Aim of the task
Find the word "портале" in the data, then copy each line where it is found.

Entries taken from a collection
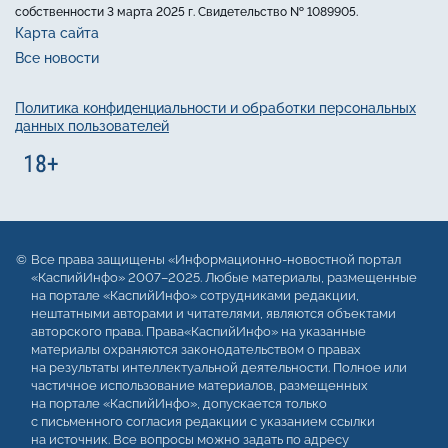
собственности 3 марта 2025 г. Свидетельство № 1089905.
Карта сайта
Все новости
Политика конфиденциальности и обработки персональных
данных пользователей
Все права защищены «Информационно-новостной портал
«КаспийИнфо» 2007–2025. Любые материалы, размещенные
на портале «КаспийИнфо» сотрудниками редакции,
нештатными авторами и читателями, являются объектами
авторского права. Права«КаспийИнфо» на указанные
материалы охраняются законодательством о правах
на результаты интеллектуальной деятельности. Полное или
частичное использование материалов, размещенных
на портале «КаспийИнфо», допускается только
с письменного согласия редакции с указанием ссылки
на источник. Все вопросы можно задать по адресу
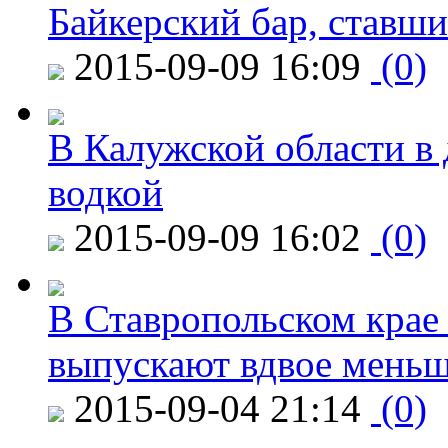
Байкерский бар, ставши
2015-09-09 16:09
(0)
В Калужской области в 
водкой
2015-09-09 16:02
(0)
В Ставропольском крае
выпускают вдвое мень
2015-09-04 21:14
(0)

Answer area
на портале «КаспийИнфо» сотрудниками редакции,
на портале «КаспийИнфо», допускается только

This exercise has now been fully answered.